Monday, November 13

Is Small Ugly?

An example of how small places may simply get too small

I was in a taxi. Not one for just me, but a huge big shared maxi one. The other passengers, like me, had flown in from Oslo and Bergen half an hour earlier. All of us were going to Leikanger [where my parents live], and all 13 of us were employed at some state, region or independent office or institute [Leikanger being something like a mini Brussels, where about 1500 out of 2000 inhabitants are "bueraucrats"].
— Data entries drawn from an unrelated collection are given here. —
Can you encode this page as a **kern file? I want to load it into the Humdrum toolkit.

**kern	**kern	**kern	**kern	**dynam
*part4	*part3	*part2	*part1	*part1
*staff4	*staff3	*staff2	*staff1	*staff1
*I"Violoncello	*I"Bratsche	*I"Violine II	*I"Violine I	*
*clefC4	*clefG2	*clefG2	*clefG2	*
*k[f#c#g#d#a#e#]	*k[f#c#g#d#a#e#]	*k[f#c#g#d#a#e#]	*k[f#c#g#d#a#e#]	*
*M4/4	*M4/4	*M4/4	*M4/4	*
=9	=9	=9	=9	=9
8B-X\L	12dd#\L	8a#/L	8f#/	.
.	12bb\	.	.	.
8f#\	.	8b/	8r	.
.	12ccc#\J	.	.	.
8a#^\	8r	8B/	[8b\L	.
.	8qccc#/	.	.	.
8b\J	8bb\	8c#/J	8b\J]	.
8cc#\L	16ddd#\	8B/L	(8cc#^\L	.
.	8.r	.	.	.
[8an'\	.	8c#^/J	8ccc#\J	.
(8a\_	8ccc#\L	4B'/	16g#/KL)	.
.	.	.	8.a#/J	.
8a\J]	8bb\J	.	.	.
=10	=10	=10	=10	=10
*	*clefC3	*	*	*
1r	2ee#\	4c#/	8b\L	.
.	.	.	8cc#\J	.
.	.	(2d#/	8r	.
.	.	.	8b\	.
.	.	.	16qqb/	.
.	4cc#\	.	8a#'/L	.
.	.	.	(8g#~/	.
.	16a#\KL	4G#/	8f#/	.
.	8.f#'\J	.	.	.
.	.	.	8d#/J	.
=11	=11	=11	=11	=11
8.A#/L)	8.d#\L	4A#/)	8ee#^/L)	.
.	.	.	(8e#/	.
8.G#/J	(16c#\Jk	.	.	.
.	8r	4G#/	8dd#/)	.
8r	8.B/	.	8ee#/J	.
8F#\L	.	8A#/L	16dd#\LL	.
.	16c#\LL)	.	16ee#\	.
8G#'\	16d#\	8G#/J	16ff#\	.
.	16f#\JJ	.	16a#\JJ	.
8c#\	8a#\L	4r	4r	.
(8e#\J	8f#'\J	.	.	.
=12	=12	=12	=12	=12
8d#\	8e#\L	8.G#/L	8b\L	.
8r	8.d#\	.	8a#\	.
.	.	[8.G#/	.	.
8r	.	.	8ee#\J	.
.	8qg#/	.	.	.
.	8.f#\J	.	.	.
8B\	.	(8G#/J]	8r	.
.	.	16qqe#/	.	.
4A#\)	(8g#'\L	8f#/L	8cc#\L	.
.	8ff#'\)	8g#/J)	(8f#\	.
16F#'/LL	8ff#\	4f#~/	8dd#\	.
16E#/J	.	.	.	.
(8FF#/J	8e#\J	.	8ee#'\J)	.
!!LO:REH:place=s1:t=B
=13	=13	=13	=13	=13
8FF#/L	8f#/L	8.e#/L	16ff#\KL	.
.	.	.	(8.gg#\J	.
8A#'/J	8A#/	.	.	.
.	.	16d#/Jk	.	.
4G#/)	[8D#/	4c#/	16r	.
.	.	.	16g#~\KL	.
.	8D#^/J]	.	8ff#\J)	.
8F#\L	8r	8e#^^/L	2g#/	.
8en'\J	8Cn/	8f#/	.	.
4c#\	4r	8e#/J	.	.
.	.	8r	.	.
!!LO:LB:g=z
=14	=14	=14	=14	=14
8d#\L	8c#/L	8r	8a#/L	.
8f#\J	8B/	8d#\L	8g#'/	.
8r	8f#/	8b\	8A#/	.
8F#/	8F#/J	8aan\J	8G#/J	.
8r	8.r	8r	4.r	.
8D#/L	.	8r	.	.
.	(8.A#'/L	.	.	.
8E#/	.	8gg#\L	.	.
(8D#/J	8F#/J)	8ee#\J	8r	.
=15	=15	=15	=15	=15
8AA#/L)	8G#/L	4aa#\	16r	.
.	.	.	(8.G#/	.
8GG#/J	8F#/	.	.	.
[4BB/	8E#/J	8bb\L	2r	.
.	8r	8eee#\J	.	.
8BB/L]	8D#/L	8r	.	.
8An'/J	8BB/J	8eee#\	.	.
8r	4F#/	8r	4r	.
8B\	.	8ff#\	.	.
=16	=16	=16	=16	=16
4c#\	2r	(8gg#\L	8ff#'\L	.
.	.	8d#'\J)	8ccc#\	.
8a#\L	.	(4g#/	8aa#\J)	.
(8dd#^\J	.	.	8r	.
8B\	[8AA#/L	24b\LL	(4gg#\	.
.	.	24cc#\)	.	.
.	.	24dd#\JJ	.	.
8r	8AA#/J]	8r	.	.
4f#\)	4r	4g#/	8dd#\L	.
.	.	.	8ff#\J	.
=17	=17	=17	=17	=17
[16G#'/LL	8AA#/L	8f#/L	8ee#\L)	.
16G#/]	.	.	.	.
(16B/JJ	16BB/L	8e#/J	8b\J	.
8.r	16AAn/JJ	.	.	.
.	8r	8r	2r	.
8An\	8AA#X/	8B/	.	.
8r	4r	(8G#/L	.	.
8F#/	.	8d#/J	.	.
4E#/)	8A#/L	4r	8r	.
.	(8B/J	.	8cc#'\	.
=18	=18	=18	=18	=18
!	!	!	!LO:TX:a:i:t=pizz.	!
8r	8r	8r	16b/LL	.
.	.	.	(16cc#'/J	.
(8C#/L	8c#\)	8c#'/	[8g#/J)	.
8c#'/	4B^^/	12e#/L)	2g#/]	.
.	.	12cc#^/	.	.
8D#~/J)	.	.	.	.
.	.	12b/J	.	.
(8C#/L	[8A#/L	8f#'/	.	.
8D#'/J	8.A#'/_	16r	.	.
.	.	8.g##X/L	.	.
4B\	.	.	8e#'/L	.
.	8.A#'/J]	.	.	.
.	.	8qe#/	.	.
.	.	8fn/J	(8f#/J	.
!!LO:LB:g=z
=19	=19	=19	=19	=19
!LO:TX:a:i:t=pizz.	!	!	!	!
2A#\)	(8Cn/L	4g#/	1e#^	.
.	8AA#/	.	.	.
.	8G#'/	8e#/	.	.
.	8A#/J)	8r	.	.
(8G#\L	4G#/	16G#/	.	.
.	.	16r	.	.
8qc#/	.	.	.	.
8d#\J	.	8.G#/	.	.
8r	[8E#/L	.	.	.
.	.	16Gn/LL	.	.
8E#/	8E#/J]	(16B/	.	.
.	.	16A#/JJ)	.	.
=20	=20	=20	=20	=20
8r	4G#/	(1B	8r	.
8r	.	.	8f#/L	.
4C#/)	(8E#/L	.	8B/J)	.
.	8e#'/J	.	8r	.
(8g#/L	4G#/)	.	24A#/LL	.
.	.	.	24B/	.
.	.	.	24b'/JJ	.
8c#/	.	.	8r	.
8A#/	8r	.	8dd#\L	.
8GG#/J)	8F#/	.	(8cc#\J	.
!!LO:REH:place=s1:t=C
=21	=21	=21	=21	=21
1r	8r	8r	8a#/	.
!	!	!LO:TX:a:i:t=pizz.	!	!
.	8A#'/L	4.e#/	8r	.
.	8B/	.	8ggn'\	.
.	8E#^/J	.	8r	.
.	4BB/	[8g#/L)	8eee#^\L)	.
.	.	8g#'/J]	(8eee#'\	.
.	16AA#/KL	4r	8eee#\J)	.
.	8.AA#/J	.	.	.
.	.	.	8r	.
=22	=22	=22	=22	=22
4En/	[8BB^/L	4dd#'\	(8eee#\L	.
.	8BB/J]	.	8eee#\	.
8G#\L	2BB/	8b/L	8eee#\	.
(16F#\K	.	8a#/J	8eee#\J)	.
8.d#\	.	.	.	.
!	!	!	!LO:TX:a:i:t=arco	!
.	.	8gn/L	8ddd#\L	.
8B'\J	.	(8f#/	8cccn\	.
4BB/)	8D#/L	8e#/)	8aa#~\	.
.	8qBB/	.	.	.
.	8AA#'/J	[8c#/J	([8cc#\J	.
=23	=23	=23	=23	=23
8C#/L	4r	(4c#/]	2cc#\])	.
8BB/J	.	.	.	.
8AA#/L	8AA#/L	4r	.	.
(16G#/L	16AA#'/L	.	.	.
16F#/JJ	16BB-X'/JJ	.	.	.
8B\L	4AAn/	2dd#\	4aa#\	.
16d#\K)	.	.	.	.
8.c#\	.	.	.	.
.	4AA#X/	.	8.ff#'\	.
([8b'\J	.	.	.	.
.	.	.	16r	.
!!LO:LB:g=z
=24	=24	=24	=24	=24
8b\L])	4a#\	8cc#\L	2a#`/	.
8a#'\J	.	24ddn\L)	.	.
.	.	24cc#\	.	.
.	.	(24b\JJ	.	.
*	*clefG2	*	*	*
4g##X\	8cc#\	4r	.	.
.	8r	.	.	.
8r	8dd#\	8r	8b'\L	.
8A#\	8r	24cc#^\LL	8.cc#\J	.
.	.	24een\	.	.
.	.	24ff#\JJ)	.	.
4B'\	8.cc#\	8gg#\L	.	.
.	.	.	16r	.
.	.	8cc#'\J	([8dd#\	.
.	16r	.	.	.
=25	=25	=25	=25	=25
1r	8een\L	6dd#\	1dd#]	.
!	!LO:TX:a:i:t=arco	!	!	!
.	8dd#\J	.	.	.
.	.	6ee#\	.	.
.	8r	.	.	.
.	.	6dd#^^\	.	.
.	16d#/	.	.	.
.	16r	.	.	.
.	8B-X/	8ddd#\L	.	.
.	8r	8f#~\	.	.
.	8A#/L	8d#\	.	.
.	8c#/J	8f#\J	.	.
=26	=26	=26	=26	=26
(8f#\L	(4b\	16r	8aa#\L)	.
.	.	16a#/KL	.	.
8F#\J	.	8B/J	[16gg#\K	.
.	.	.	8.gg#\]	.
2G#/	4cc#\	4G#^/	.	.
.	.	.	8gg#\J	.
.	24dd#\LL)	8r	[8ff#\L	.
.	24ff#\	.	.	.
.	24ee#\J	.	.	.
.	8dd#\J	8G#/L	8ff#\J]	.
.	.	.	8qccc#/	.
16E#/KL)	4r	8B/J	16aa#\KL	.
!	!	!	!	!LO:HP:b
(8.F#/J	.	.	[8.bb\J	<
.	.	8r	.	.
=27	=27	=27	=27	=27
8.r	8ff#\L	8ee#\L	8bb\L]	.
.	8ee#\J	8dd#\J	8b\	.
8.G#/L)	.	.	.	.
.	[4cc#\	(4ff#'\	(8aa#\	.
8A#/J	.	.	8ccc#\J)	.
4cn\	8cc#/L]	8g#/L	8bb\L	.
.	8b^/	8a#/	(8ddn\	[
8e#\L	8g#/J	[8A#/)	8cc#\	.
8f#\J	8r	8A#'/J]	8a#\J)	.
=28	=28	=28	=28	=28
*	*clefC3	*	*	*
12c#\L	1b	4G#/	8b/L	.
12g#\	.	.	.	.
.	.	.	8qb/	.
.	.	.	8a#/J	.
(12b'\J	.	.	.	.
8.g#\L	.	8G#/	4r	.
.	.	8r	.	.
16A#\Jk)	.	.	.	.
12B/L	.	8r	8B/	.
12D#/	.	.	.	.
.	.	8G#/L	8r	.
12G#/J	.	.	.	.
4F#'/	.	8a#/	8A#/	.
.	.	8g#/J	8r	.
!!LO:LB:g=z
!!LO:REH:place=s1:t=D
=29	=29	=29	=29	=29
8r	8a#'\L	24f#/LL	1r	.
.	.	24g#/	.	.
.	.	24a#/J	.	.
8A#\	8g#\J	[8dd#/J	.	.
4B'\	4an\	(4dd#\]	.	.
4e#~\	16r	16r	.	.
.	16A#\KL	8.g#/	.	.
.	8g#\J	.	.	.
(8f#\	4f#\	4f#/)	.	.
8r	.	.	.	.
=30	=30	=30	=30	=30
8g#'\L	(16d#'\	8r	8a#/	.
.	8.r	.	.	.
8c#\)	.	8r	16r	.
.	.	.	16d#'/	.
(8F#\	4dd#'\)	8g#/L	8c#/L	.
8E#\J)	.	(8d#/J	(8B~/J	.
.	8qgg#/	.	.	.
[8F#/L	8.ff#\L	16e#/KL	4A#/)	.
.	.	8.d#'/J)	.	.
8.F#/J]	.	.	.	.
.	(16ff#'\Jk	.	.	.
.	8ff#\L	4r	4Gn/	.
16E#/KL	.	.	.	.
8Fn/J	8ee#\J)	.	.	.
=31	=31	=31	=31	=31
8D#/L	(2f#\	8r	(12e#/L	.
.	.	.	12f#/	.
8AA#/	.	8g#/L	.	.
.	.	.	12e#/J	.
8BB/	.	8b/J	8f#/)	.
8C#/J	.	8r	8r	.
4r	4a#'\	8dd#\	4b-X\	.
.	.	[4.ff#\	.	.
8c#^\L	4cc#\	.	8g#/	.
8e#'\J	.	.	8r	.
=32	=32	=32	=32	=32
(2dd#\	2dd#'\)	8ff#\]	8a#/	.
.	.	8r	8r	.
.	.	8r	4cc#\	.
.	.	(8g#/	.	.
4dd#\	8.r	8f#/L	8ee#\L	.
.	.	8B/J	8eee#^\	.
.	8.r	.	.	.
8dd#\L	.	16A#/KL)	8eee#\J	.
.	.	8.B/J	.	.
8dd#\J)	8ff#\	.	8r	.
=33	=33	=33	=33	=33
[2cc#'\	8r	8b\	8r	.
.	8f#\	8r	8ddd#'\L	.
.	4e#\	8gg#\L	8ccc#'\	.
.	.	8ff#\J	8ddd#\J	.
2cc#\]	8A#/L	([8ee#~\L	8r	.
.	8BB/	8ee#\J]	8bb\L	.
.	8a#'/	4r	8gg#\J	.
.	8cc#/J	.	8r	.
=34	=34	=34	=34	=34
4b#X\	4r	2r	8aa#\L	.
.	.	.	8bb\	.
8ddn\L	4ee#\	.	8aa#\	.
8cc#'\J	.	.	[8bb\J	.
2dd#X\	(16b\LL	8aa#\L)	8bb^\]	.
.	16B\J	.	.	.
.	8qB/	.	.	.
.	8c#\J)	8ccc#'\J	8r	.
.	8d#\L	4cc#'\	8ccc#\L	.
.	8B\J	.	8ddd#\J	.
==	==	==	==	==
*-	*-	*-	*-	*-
It was pitch dark as the taxi approached Leikanger, and this is where it gets exciting. In any other case, the young man driving the taxi would have inquired about where the 13 individuals wanted to get off. But not in my teeny-weeny town. This is where the driver simply slows down his vehicle, swithces on the interior car light for about five seconds and scans the back of his taxi. Then - one by one - we politely get dropped off in front of our homes. Directions, [God forbid!] are seen as superflous; after all there is not a soul in town whose life is not to some extent monitored by the silent We.
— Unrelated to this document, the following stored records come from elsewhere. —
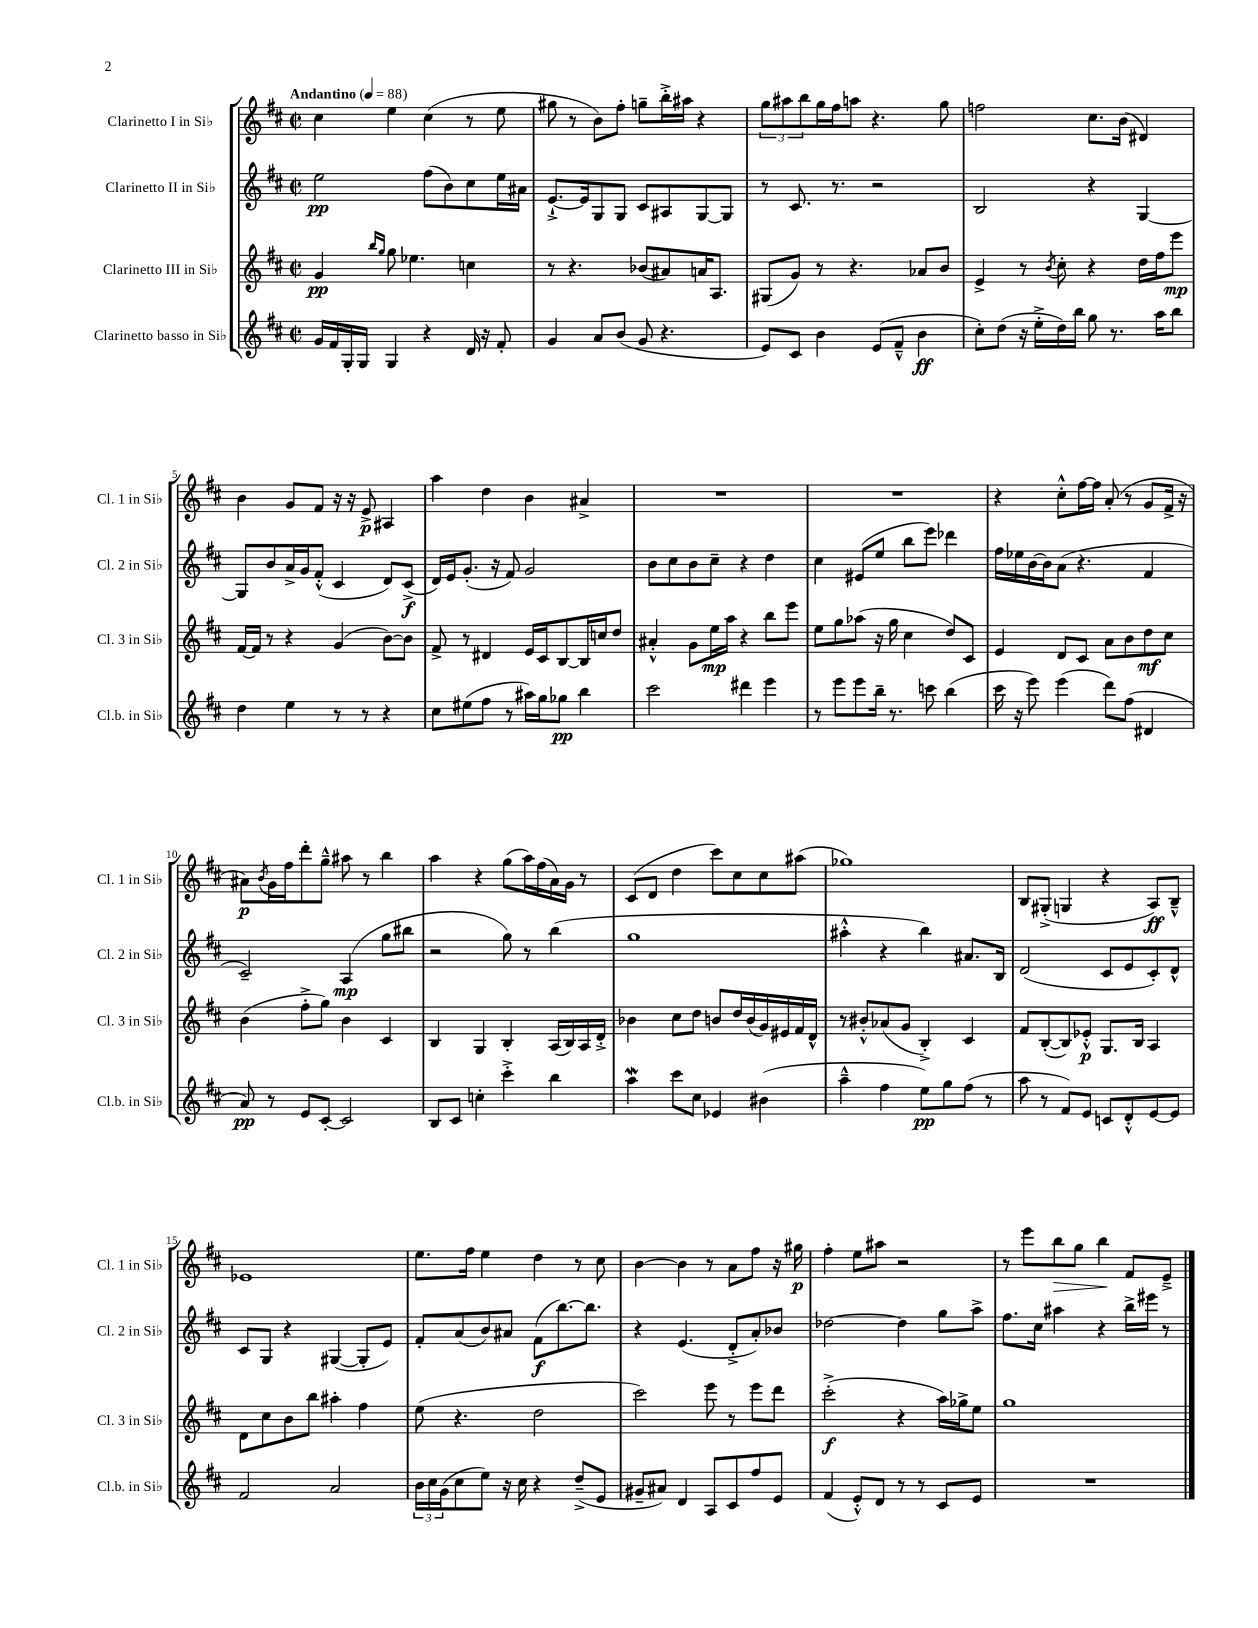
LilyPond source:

<<
\new StaffGroup <<
\new Staff = "s0" \with { instrumentName = "Clarinetto I in Sib" shortInstrumentName = "Cl. 1 in Sib" } {
    \clef treble \key d \major \defaultTimeSignature \time 2/2 \tempo "Andantino" 4 = 88
    cis''4 e''4 cis''4( r8 e''8 |
    gis''8 r8 b'8) fis''8-. g''8-- b''16-.-> ais''16 r4 |
    \tuplet 3/2 { g''8 ais''8 b''8 } g''16 fis''16 a''8 r4. g''8 |
    f''2 cis''8. b'16( dis'4) |
    b'4 g'8 fis'8 r16 r16 e'8->\p ais4 |
    a''4 d''4 b'4 ais'4-> |
    R1 |
    R1 |
    r4 cis''8-.-^ fis''16~ fis''16 a'8-.( r8 g'8 fis'16-> r16 |
    ais'8\p) \acciaccatura { b'8 } g'16 fis''16 d'''8-. g''8---^ ais''8 r8 b''4 |
    a''4 r4 g''8( a''16) fis''16( a'16) g'16 r8 |
    cis'8( d'8 d''4 cis'''8) cis''8 cis''8 ais''8( |
    ges''1) |
    b8 gis8-.->( g4 r4 a8\ff) b8---^ |
    ees'1 |
    e''8. fis''16 e''4 d''4 r8 cis''8 |
    b'4~ b'4 r8 a'8 fis''8 r16 gis''16\p |
    fis''4-. e''8 ais''8 r2 |
    r8 e'''8 b''8\> g''8 b''4\! fis'8 e'8---> \bar "|." |
}
\new Staff = "s1" \with { instrumentName = "Clarinetto II in Sib" shortInstrumentName = "Cl. 2 in Sib" } {
    \clef treble \key d \major \defaultTimeSignature \time 2/2
    e''2\pp fis''8( b'8) cis''8 e''16 ais'16 |
    e'8.~-!-> e'16 g8 g8 cis'8 ais8 g8~ g8 |
    r8 cis'8. r8. r2 |
    b2 r4 g4~ |
    g8 b'8 a'16-> g'16 fis'8-.-^( cis'4 d'8) cis'8->\f( |
    d'16) e'16 g'8.-.( r16 fis'8) g'2 |
    b'8 cis''8 b'8 cis''8-- r4 d''4 |
    cis''4 eis'8( e''8 b''8 e'''8) des'''4 |
    fis''16 ees''16 b'16~ b'16 a'8( r4. fis'4 |
    cis'2--) a4\mp( g''8 bis''8 |
    r2 g''8) r8 b''4( |
    g''1 |
    ais''4-.-^ r4 b''4) ais'8. b16 |
    d'2( cis'8 e'8 cis'8-.) d'8-^ |
    cis'8 g8 r4 gis4~( gis8-. e'8) |
    fis'8-. a'8( b'8) ais'8 fis'8\f( b''8.~) b''8. |
    r4 e'4.( d'8-.-> a'8-.) bes'8 |
    des''2~ des''4 g''8 a''8-> |
    fis''8. cis''16 ais''4 r4 b''16-> eis'''16 r8 \bar "|." |
}
\new Staff = "s2" \with { instrumentName = "Clarinetto III in Sib" shortInstrumentName = "Cl. 3 in Sib" } {
    \clef treble \key d \major \defaultTimeSignature \time 2/2
    g'4\pp \grace { b''16 g''16 } g''8 ees''4. c''4 |
    r8 r4. bes'8( ais'8) a'16 a8. |
    gis8( g'8) r8 r4. aes'8 b'8 |
    e'4-> r8 \acciaccatura { b'8 } cis''8-. r4 d''16 fis''16 e'''8\mp |
    fis'16~ fis'16 r8 r4 g'4( b'8~) b'8 |
    fis'8-> r8 dis'4 e'16 cis'16 b8~ b16 c''16 d''8 |
    ais'4-.-^ g'8 e''16\mp a''16 r4 b''8 e'''8 |
    e''8 g''8 aes''8( r16 g''16 cis''4 d''8) cis'8 |
    e'4 d'8 cis'8 a'8 b'8 d''8\mf cis''8 |
    b'4( fis''8-.-> g''8) b'4 cis'4 |
    b4 g4 b4-. a16( b16) a16 d'16-.-> |
    bes'4 cis''8 d''8 b'8 d''16 b'16( g'16) eis'16 fis'16 d'16-^ |
    r8 bis'8-.-^ aes'8( g'8 b4-.->) cis'4 |
    fis'8 b8~-.( b8) ees'8-.-^\p g8. b16 a4 |
    d'8 cis''8 b'8 b''8 ais''4-. fis''4 |
    e''8( r4. d''2 |
    cis'''2) e'''8 r8 e'''8 d'''8 |
    cis'''2-.->\f( r4 a''16) ges''16-> e''8 |
    g''1 \bar "|." |
}
\new Staff = "s3" \with { instrumentName = "Clarinetto basso in Sib" shortInstrumentName = "Cl.b. in Sib" } {
    \clef treble \key d \major \defaultTimeSignature \time 2/2
    g'16 fis'16 g16-. g16 g4 r4 d'16 r16 fis'8-. |
    g'4 a'8 b'8( g'8 r4. |
    e'8) cis'8 b'4 e'8( fis'8---^ b'4\ff |
    cis''8-.) d''8( r16 e''16-.-> d''16) b''16 g''8 r8. a''16 b''8 |
    d''4 e''4 r8 r8 r4 |
    cis''8 eis''8( fis''8 r8 ais''16) g''16 ges''8\pp b''4 |
    cis'''2 dis'''4 e'''4 |
    r8 e'''8 e'''8 b''16-- r8. c'''8 b''4( |
    cis'''16 r16 e'''8) e'''4( d'''8) fis''8( dis'4 |
    a'8\pp) r8 e'8 cis'8~-. cis'2 |
    b8 cis'8 c''4-. cis'''4-.-> b''4 |
    a''4\mordent cis'''8 cis''8 ees'4 bis'4( |
    a''4---^ fis''4 e''8\pp) g''8 fis''8( r8 |
    a''8 r8 fis'8) e'8 c'8 d'8-.-^ e'8~ e'8 |
    fis'2 a'2 |
    \tuplet 3/2 { b'16 cis''16 g'16( } cis''8 e''8) r16 cis''16 r4 d''8--->( e'8 |
    gis'8-- ais'8) d'4 a8 cis'8 fis''8 e'8 |
    fis'4( e'8-.-^) d'8 r8 r8 cis'8 e'8 |
    R1 \bar "|." |
}
>>
>>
Incredible as it may sound in our security scandal-haunted times, this mechanism of instant identificaton still allows all 2000 of us to dial the bank's number and ask the clerk to make payments and transfer money between our accounts, based on pure voice recognition. To be honest, I am not sure whether I like it or not, because this also means that news travels fast. The downside: Puke in a person's flower bed today, and (you can be damned sure) you feature in the jungle telegraph tomorrow. (Not that I ever did that).